Remote monitoring vital for corporate networks

Enterprise Innovation editors
08 Jun 2015

Remote monitoring and automated management can slash the time to troubleshoot faulty networking devices by 75%, according to Dimension Data.

Consequently, it takes 32% less time to repair such devices than those not managed in this way, the vendor's latest Network Barometer Report shows.

According to the report, corporate networks have continued to age for the fifth consecutive year, making 53% of the over 70,000 technology devices that were analysed either ageing or obsolete – up by two percentage points since last year.

There’s also been a slight drop in the percentage of obsolete devices – down to 9% from last year’s 11% – while the percentage of ageing devices has increased by four points. The percentage of the current devices analyzed is at its lowest in three years.

The research looked at corporate networks in organizations of all sizes and all industry sectors across 28 countries.

“During the seven-year history of the Network Barometer Report, the average tolerance level for organization’s obsolete devices in their networks has been around 10%,” said Andre van Schalkwyk, consulting practice manager for Dimension Data’s networking business unit. “Rarely do organizations allow this to increase beyond 11% before they refresh the relevant devices.”

The report also shows that there’s been a slight improvement in the security status of networks this year: the percentage of devices with at least one vulnerability is down to 60% from 74% last year.

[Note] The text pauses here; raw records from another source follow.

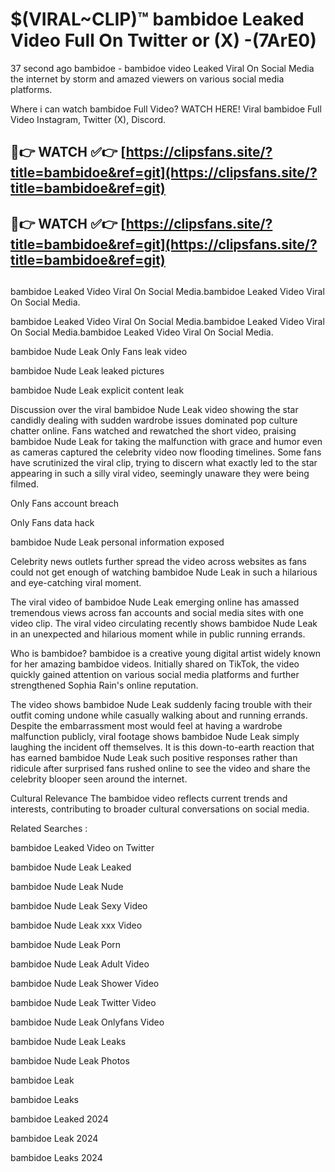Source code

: # $(VIRAL~CLIP)™ bambidoe Leaked Video Full On Twitter or (X) -(7ArE0)
37 second ago bambidoe - bambidoe video Leaked Viral On Social Media the internet by storm and amazed viewers on various social media platforms.

Where i can watch bambidoe Full Video? WATCH HERE! Viral bambidoe Full Video Instagram, Twitter (X), Discord.

## 🔴👉 WATCH ✅👉 [https://clipsfans.site/?title=bambidoe&ref=git](https://clipsfans.site/?title=bambidoe&ref=git)
## 🔴👉 WATCH ✅👉 [https://clipsfans.site/?title=bambidoe&ref=git](https://clipsfans.site/?title=bambidoe&ref=git)
##
bambidoe Leaked Video Viral On Social Media.bambidoe Leaked Video Viral On Social Media.

bambidoe Leaked Video Viral On Social Media.bambidoe Leaked Video Viral On Social Media.bambidoe Leaked Video Viral On Social Media.

bambidoe Nude Leak Only Fans leak video

bambidoe Nude Leak leaked pictures

bambidoe Nude Leak explicit content leak

Discussion over the viral bambidoe Nude Leak video showing the star candidly dealing with sudden wardrobe issues dominated pop culture chatter online. Fans watched and rewatched the short video, praising bambidoe Nude Leak for taking the malfunction with grace and humor even as cameras captured the celebrity video now flooding timelines. Some fans have scrutinized the viral clip, trying to discern what exactly led to the star appearing in such a silly viral video, seemingly unaware they were being filmed.


Only Fans account breach

Only Fans data hack

bambidoe Nude Leak personal information exposed

Celebrity news outlets further spread the video across websites as fans could not get enough of watching bambidoe Nude Leak in such a hilarious and eye-catching viral moment.


The viral video of bambidoe Nude Leak emerging online has amassed tremendous views across fan accounts and social media sites with one video clip. The viral video circulating recently shows bambidoe Nude Leak in an unexpected and hilarious moment while in public running errands.


Who is bambidoe? bambidoe is a creative young digital artist widely known for her amazing bambidoe videos. Initially shared on TikTok, the video quickly gained attention on various social media platforms and further strengthened Sophia Rain's online reputation.

The video shows bambidoe Nude Leak suddenly facing trouble with their outfit coming undone while casually walking about and running errands. Despite the embarrassment most would feel at having a wardrobe malfunction publicly, viral footage shows bambidoe Nude Leak simply laughing the incident off themselves. It is this down-to-earth reaction that has earned bambidoe Nude Leak such positive responses rather than ridicule after surprised fans rushed online to see the video and share the celebrity blooper seen around the internet.

Cultural Relevance The bambidoe video reflects current trends and interests, contributing to broader cultural conversations on social media.

Related Searches :

bambidoe Leaked Video on Twitter

bambidoe Nude Leak Leaked

bambidoe Nude Leak Nude

bambidoe Nude Leak Sexy Video

bambidoe Nude Leak xxx Video

bambidoe Nude Leak Porn

bambidoe Nude Leak Adult Video

bambidoe Nude Leak Shower Video

bambidoe Nude Leak Twitter Video

bambidoe Nude Leak Onlyfans Video

bambidoe Nude Leak Leaks

bambidoe Nude Leak Photos

bambidoe Leak

bambidoe Leaks

bambidoe Leaked 2024

bambidoe Leak 2024

bambidoe Leaks 2024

This change is attributable to the trend seen in organizations refreshing obsolete devices which have more identified vulnerabilities because of their age. Replacing them would lead to fewer vulnerabilities in the network overall.

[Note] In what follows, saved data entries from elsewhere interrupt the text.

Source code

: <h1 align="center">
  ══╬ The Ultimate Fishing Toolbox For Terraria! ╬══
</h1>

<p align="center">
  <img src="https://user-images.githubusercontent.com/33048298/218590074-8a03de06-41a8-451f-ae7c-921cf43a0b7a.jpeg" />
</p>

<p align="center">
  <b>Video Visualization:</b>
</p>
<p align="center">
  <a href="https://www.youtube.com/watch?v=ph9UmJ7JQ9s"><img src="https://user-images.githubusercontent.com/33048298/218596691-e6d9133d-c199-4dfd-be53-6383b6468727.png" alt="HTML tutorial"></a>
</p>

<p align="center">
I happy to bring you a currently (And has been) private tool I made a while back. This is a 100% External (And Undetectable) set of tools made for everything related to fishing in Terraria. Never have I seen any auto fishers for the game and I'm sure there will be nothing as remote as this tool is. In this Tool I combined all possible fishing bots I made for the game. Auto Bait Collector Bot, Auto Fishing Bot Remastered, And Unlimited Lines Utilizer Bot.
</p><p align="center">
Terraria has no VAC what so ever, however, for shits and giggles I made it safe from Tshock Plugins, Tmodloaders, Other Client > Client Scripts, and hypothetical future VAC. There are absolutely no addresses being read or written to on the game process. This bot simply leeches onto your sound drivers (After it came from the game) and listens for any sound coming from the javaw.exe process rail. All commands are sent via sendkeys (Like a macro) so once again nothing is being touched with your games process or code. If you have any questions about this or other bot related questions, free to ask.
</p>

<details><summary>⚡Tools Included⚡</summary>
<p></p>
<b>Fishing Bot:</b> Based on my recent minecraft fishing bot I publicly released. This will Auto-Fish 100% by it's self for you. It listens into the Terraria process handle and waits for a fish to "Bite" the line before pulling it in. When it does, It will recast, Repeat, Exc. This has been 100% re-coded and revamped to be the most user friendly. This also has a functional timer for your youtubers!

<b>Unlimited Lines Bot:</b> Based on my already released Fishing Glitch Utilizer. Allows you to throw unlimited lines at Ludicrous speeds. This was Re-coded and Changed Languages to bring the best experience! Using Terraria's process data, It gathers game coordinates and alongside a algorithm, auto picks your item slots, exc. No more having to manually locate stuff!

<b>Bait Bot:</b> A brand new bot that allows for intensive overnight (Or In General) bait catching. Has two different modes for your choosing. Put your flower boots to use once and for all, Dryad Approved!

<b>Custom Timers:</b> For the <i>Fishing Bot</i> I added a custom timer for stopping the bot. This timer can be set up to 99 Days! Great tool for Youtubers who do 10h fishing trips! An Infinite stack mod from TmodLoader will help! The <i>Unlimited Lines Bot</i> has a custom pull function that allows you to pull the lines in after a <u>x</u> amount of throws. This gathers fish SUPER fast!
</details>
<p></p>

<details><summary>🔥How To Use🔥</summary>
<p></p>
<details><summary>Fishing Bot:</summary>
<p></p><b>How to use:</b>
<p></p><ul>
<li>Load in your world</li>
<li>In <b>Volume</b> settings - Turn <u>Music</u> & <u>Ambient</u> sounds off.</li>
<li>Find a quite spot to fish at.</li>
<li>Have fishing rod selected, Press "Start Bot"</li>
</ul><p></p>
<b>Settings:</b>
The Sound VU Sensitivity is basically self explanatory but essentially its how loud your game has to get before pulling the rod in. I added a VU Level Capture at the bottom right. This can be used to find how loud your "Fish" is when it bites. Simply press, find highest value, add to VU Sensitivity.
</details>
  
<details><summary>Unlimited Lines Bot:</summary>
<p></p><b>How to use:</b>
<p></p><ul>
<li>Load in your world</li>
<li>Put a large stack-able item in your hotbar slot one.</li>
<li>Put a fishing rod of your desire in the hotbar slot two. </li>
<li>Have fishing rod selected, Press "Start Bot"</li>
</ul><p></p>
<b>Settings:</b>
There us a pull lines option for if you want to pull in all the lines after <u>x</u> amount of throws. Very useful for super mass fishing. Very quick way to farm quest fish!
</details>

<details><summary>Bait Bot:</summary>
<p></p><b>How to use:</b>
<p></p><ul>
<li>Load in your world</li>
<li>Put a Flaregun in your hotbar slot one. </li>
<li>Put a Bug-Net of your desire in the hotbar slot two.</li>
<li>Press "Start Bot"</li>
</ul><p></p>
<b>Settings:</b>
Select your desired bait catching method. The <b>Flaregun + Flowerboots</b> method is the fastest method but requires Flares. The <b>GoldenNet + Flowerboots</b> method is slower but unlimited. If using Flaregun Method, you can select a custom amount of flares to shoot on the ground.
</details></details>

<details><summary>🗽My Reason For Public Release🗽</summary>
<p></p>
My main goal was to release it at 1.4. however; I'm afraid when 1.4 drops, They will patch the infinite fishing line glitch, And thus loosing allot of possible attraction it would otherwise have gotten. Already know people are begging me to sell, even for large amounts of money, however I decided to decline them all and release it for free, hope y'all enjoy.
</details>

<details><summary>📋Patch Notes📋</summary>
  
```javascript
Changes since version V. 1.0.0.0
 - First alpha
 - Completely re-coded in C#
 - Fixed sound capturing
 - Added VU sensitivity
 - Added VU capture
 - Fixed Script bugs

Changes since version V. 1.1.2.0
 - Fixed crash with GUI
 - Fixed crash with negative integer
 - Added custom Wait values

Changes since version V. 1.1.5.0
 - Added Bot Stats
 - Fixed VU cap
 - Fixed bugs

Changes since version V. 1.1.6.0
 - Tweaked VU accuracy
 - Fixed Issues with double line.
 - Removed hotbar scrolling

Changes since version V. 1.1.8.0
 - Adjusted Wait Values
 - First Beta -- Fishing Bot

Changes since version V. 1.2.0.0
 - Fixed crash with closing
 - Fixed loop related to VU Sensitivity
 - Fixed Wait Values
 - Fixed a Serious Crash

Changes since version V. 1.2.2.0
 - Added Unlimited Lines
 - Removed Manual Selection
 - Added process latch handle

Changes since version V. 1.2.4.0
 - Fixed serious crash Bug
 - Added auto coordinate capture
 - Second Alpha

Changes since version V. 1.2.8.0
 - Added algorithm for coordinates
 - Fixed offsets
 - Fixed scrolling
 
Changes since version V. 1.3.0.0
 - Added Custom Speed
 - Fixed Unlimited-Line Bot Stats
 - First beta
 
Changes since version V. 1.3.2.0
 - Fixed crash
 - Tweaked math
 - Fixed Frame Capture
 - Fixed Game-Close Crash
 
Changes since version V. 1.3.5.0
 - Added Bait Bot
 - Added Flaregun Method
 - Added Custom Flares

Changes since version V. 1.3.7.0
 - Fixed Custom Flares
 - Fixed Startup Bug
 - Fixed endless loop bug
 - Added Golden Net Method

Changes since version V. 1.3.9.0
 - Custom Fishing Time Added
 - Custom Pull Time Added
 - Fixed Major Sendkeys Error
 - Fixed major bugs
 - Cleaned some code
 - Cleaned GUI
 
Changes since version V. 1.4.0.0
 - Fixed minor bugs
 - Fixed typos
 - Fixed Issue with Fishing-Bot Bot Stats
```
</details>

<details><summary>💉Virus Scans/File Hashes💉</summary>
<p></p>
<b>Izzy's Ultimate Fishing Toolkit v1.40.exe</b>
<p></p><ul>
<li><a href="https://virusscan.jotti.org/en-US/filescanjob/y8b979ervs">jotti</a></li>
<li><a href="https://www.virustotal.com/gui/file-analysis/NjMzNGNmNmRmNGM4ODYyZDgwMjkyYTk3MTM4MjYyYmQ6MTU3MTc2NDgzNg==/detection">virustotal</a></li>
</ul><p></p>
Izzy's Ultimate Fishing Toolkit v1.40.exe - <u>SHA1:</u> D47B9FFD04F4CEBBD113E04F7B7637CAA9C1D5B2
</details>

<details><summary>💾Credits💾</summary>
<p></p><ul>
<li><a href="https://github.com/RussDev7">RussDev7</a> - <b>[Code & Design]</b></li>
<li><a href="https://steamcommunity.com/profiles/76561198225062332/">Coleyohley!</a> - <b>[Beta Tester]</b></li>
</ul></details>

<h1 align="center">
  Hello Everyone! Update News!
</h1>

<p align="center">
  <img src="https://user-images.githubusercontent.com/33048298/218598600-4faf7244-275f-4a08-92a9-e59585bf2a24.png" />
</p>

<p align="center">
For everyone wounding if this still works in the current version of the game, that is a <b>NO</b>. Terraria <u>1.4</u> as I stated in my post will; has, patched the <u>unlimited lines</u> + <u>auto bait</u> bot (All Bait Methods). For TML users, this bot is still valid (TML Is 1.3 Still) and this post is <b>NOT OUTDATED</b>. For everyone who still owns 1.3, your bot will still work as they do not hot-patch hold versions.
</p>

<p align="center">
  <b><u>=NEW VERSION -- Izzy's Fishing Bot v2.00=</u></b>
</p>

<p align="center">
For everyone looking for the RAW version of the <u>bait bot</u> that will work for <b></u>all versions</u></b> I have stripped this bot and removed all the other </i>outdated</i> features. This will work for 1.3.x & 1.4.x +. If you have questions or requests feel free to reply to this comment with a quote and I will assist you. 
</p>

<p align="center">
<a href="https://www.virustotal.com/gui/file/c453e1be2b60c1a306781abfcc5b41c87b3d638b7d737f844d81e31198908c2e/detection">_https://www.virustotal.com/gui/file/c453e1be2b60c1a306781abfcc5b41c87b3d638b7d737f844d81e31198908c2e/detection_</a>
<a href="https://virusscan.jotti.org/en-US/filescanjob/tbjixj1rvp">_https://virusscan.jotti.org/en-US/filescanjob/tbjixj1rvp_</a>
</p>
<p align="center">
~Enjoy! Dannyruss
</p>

Also, despite the general tendency to sweat assets, organizations are slowly expanding the wireless capabilities of their networks. However, 74% of the wireless access points are still older models that don’t support a solid mobility strategy.

In addition, the majority of devices are not IPv6-capable yet, many of which require a simple software upgrade to be so. Combined, these factors point to organizations not giving the impact of enterprise mobility, collaboration, and the Internet of Things on the network due strategic consideration yet.